Dataset records –

-------------------------

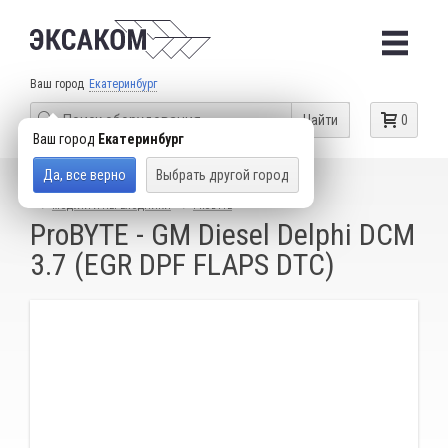
Ваш город
Екатеринбург
Найти
0
Ваш город
Екатеринбург
Да, все верно
Выбрать другой город
КАТАЛОГ ТОВАРОВ
ОБОРУДОВАНИЕ ДЛЯ ЧИП-ТЮНИНГА
МОДУЛИ И ПЕРЕХОДНИКИ
PROBYTE
ProBYTE - GM Diesel Delphi DCM
3.7 (EGR DPF FLAPS DTC)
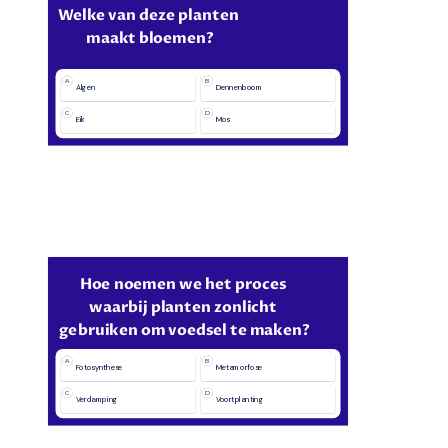
Welke van deze planten 
maakt bloemen?
A
B
Algen
Dennenboom
C
D
Eik
Mos
Hoe noemen we het proces 
waarbij planten zonlicht 
gebruiken om voedsel te maken?
A
B
Fotosynthese
Metamorfose
C
D
Verdamping
Voortplanting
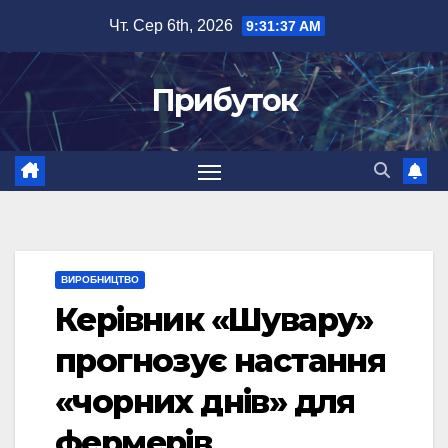
Перейти
Чт. Сер 6th, 2026
9:31:38 AM
до
вмісту
Прибуток
ВИРОБНИЦТВО
Керівник «Шувару»
прогнозує настання
«чорних днів» для
фермерів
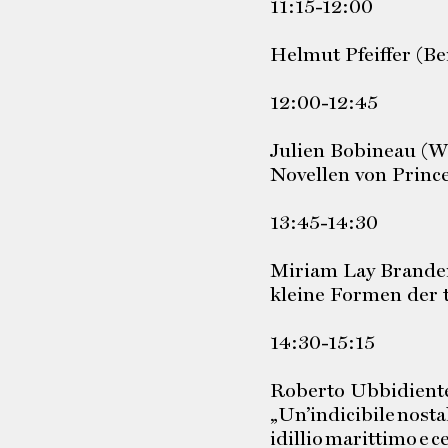
11:15-12:00
Helmut Pfeiffer (Be
12:00-12:45
Julien Bobineau (
Novellen von Princ
13:45-14:30
Miriam Lay Brander
kleine Formen der 
14:30-15:15
Roberto Ubbidiente
„Un’indicibile nosta
idillio marittimo e 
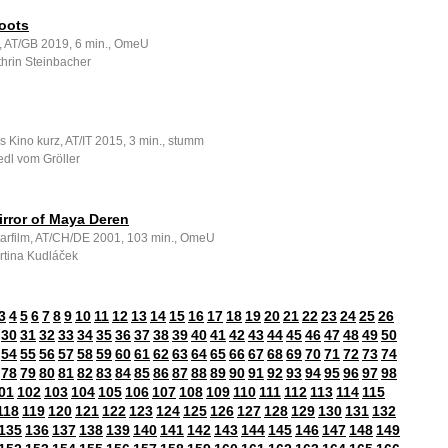
Boots
, AT/GB 2019, 6 min., OmeU
thrin Steinbacher
s Kino kurz, AT/IT 2015, 3 min., stumm
edl vom Gröller
irror of Maya Deren
rfilm, AT/CH/DE 2001, 103 min., OmeU
rtina Kudláček
3
4
5
6
7
8
9
10
11
12
13
14
15
16
17
18
19
20
21
22
23
24
25
26
30
31
32
33
34
35
36
37
38
39
40
41
42
43
44
45
46
47
48
49
50
54
55
56
57
58
59
60
61
62
63
64
65
66
67
68
69
70
71
72
73
74
78
79
80
81
82
83
84
85
86
87
88
89
90
91
92
93
94
95
96
97
98
01
102
103
104
105
106
107
108
109
110
111
112
113
114
115
118
119
120
121
122
123
124
125
126
127
128
129
130
131
132
135
136
137
138
139
140
141
142
143
144
145
146
147
148
149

-------------------------

Directions for this task – Please transcribe every entry above exactly, leaving out any pictures.

Solution below –
Ваш город
Екатеринбург
Найти
0
Ваш город
Екатеринбург
Да, все верно
Выбрать другой город
КАТАЛОГ ТОВАРОВ
ОБОРУДОВАНИЕ ДЛЯ ЧИП-ТЮНИНГА
МОДУЛИ И ПЕРЕХОДНИКИ
PROBYTE
ProBYTE - GM Diesel Delphi DCM
3.7 (EGR DPF FLAPS DTC)
Welke van deze planten 
maakt bloemen?
A
B
Algen
Dennenboom
C
D
Eik
Mos
Hoe noemen we het proces 
waarbij planten zonlicht 
gebruiken om voedsel te maken?
A
B
Fotosynthese
Metamorfose
C
D
Verdamping
Voortplanting
Перейти
Чт. Сер 6th, 2026
9:31:38 AM
до
вмісту
Прибуток
ВИРОБНИЦТВО
Керівник «Шувару»
прогнозує настання
«чорних днів» для
фермерів
11:15-12:00
Helmut Pfeiffer (Be
12:00-12:45
Julien Bobineau (
Novellen von Princ
13:45-14:30
Miriam Lay Brander
kleine Formen der 
14:30-15:15
Roberto Ubbidiente
„Un’indicibile nosta
idillio marittimo e 
Boots
, AT/GB 2019, 6 min., OmeU
thrin Steinbacher
s Kino kurz, AT/IT 2015, 3 min., stumm
edl vom Gröller
irror of Maya Deren
rfilm, AT/CH/DE 2001, 103 min., OmeU
rtina Kudláček
3
4
5
6
7
8
9
10
11
12
13
14
15
16
17
18
19
20
21
22
23
24
25
26
30
31
32
33
34
35
36
37
38
39
40
41
42
43
44
45
46
47
48
49
50
54
55
56
57
58
59
60
61
62
63
64
65
66
67
68
69
70
71
72
73
74
78
79
80
81
82
83
84
85
86
87
88
89
90
91
92
93
94
95
96
97
98
01
102
103
104
105
106
107
108
109
110
111
112
113
114
115
118
119
120
121
122
123
124
125
126
127
128
129
130
131
132
135
136
137
138
139
140
141
142
143
144
145
146
147
148
149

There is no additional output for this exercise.